# I am such an idiot need desperate help



## katymay (31 December 2013)

as the title states really! bought a lovely NF pony before Christmas, lightly backed, a little bargy with personal space but felt this was something I could work on, he came complete with dually headcoller and was a bit of a dream come true when we first got him, happy to be stabled overnight even though he had previously lived out, had his teeth done, he was nervous but well behaved, took him for a walk around the roads and he was like a puppy on a lead, stopping and sniffing everything, move on a few weeks and he has changed into a monster, OH went to catch him and he literally turned around and double barrelled him, managed to eventually catch him and put it down to the move to fresh grass, but ever since then he has got progressively worse, constantly tossing his head in the field at me, im sure he knows he is the boss, wont lead nicely at all, even around the small paddock, when he decided he wants to go he just sets his neck and tanks off with me holding on for dear life, I cannot trust him enough to take him out for a walk for some extra grass he just isn't safe, I am panicking because he needs to be trimmed and I am not sure how I can get him up to the house safely! he isn't alone, I have a little Dartmoor that the boys ride who is as good as gold. I really feel like giving up and selling the whole lot, I was stupid to think I could bring this youngster on but wondering how I am going to sell a monster  I am a total failure, I have emailed a professional to hopefully come and help me but what can I do in the meantime? I am fast becoming petrified of him and he knows it


----------



## twiggy2 (31 December 2013)

━━━━

TASK LIST:
1. In the forum thread about the difficult pony, what did the pony do when the poster's OH went to catch him?
2. Write the next part of the forum thread about the difficult pony, carrying on from its final line.

━━━━

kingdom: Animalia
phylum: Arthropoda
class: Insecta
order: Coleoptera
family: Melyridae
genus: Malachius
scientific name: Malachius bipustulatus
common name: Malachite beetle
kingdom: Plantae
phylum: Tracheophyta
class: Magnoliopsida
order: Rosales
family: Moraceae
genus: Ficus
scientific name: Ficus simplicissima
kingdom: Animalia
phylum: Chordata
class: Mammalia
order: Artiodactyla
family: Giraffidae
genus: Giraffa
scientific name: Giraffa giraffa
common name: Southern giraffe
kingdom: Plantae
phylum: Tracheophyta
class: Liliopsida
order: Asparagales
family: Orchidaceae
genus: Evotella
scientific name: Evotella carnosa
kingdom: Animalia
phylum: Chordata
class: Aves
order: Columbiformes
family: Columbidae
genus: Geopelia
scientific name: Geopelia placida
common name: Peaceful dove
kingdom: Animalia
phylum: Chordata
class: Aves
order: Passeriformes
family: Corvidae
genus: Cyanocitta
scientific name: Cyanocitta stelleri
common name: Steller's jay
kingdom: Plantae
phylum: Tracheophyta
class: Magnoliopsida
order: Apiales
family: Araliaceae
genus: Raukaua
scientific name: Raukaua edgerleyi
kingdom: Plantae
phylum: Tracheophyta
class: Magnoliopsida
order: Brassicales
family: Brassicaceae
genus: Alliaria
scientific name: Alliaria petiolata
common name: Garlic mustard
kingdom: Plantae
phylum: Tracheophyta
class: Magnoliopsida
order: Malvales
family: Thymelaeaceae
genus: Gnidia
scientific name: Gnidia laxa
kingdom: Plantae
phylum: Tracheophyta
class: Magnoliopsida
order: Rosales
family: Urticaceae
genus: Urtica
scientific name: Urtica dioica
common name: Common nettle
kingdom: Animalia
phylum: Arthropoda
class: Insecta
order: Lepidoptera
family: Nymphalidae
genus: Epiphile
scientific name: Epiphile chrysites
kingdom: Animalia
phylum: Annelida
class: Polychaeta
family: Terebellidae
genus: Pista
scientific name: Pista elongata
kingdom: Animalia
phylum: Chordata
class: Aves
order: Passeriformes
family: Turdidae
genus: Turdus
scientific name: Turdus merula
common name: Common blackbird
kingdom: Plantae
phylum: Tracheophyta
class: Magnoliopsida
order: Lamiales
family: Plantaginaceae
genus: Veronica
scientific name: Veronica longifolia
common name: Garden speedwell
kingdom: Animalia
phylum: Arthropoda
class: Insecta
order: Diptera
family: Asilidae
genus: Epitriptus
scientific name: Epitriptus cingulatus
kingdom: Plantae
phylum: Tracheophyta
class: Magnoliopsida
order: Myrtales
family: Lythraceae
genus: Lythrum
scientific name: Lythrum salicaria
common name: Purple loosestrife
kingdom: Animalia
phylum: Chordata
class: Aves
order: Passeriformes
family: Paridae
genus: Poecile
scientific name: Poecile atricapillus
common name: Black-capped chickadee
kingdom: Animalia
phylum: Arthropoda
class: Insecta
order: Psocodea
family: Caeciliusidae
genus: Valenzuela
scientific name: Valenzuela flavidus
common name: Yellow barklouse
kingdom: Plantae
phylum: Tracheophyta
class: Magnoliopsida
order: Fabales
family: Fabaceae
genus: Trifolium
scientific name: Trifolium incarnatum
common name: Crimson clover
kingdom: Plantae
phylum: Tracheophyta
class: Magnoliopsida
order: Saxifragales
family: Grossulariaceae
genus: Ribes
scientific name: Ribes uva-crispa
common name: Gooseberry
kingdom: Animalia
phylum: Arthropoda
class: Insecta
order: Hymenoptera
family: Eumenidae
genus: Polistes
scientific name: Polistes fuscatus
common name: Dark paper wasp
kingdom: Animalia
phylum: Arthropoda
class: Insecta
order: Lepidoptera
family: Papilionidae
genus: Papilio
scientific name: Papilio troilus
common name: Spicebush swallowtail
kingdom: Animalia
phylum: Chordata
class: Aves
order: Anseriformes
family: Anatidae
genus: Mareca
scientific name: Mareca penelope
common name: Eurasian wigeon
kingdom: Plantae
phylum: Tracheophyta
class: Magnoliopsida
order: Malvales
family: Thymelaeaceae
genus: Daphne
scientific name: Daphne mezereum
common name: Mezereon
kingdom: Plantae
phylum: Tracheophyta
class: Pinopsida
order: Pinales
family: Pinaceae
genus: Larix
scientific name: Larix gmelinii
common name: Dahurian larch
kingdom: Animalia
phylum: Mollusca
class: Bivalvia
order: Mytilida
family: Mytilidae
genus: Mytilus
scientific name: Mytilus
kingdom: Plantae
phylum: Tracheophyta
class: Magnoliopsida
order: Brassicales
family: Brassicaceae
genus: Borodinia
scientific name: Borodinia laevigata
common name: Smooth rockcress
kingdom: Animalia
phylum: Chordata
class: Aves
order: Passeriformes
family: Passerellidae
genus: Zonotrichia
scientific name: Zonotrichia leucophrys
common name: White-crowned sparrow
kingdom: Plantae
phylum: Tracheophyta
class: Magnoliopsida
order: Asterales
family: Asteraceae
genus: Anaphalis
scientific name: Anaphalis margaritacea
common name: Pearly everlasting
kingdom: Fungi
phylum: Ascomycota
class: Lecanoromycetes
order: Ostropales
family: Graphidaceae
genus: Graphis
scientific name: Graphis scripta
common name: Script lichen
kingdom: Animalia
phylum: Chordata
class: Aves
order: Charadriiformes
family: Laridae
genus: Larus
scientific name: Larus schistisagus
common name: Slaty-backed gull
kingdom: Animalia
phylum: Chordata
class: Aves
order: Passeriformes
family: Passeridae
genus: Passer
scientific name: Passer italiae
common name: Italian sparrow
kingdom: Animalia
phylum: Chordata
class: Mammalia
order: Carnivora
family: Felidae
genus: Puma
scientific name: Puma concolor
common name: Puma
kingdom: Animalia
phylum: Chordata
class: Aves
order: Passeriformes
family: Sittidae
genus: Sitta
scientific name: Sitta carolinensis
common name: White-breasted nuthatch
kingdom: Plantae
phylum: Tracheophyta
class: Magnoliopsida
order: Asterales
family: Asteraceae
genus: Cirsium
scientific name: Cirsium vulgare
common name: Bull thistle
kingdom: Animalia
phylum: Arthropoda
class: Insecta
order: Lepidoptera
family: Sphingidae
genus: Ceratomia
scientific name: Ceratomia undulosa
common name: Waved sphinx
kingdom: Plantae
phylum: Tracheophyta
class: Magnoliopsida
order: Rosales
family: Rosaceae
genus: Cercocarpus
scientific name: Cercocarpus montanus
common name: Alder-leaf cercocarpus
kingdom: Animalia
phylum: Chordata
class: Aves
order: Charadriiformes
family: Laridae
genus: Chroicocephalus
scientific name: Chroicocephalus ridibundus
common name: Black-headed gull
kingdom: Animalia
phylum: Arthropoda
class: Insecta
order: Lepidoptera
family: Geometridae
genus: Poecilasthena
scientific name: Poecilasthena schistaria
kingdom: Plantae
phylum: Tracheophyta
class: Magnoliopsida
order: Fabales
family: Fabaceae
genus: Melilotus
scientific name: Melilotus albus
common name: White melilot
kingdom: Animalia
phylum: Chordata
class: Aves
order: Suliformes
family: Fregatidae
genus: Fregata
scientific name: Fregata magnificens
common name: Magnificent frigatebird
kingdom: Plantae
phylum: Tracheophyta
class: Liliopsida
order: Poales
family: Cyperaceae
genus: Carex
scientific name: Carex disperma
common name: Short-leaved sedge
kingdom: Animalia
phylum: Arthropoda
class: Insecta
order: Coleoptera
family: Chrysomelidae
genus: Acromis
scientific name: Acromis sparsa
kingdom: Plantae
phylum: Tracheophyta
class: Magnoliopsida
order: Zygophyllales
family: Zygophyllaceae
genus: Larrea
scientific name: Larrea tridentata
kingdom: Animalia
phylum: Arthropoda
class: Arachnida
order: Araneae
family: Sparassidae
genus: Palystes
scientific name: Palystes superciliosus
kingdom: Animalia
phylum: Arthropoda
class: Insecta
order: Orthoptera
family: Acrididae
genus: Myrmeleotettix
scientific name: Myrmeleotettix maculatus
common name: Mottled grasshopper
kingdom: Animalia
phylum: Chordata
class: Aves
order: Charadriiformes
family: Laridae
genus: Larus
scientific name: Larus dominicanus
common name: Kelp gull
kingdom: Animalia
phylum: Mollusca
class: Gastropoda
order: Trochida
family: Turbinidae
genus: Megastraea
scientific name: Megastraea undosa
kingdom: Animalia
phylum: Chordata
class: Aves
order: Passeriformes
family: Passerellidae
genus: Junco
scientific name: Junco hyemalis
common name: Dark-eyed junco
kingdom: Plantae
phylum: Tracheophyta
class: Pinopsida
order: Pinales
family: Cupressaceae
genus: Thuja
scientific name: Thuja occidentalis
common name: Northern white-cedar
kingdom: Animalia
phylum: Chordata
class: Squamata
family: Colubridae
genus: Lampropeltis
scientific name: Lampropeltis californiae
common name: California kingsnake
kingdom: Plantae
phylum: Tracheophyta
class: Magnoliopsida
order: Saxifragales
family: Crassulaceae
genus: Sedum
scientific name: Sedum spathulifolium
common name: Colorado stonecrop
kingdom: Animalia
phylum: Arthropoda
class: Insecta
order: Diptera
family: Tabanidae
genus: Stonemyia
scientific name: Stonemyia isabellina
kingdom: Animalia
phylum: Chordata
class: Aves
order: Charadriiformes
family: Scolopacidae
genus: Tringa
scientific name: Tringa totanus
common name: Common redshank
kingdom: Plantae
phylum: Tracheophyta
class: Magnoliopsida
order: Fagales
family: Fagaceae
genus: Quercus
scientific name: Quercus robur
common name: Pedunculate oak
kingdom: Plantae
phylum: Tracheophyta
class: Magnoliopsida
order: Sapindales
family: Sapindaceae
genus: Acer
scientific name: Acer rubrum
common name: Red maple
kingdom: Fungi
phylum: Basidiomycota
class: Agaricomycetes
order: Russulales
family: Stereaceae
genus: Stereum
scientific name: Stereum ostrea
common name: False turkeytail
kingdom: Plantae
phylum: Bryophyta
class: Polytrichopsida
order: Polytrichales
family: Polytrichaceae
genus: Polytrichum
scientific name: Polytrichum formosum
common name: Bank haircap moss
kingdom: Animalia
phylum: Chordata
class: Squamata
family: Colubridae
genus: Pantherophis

━━━━

IN RESPONSE:
1. He turned around and double barrelled him.

2.
is he gelded?


----------



## katymay (31 December 2013)

yes he is gelded, he is four in March so still very immature but knows his size!


----------



## HaffiesRock (31 December 2013)

How old is he and when was he gelded?

I have a 4 year old NF mare, lightly backed and she has some personal space issues too. She bullies my boy something chronic and is very aggressive to my boy when food is around (but not me) I always though NF's were sweet little ponies!


----------



## twiggy2 (31 December 2013)

get the professional in to help, stop all hard feed and move to a field with less grass if you can and feed hay instead. do you know when he was gelded?  
don't get too worried just get help to get back on track, moving yards can really upset some horses but they do calm down again as long as they are kept in line


----------



## luckyoldme (31 December 2013)

the phrase 'he knows he is boss speaks volumes' and if you are an idiot then so am I.
I felt exactly the same about my now big softie.
I was terrified evan getting him in from the field, then someone who is more confident went out to get him one day. He tried it on with her, she turned around roared at him and his attitude totally changed.
I honestly think you need to find someone with confidence and experience to show you the way with this lad!
Alternatively maybe if you post which area you are in someone on here might come to your aid!


----------



## HaffiesRock (31 December 2013)

Completely agree it is down to confidence. I have no problems with my little mare at all but my sharer really does. She cant get my boy out of the field without help as the mare crowds her, I just give her a look and she moves aside. Confidence is everything with horses, specially young ones.


----------



## HaffiesRock (31 December 2013)

When my pony arrived (6ish weeks ago?) She had been in at night, heavily rugged and being fed molichaff Cherry and nuts. I whipped the rug off, chucked her out 24/7 with my boy and swapped her feed for hay. She has calmed down no end now and lost some of her extra weight. Maybe the change of yard and routine might be something to do with it? Could he go out 24/7?


----------



## katymay (31 December 2013)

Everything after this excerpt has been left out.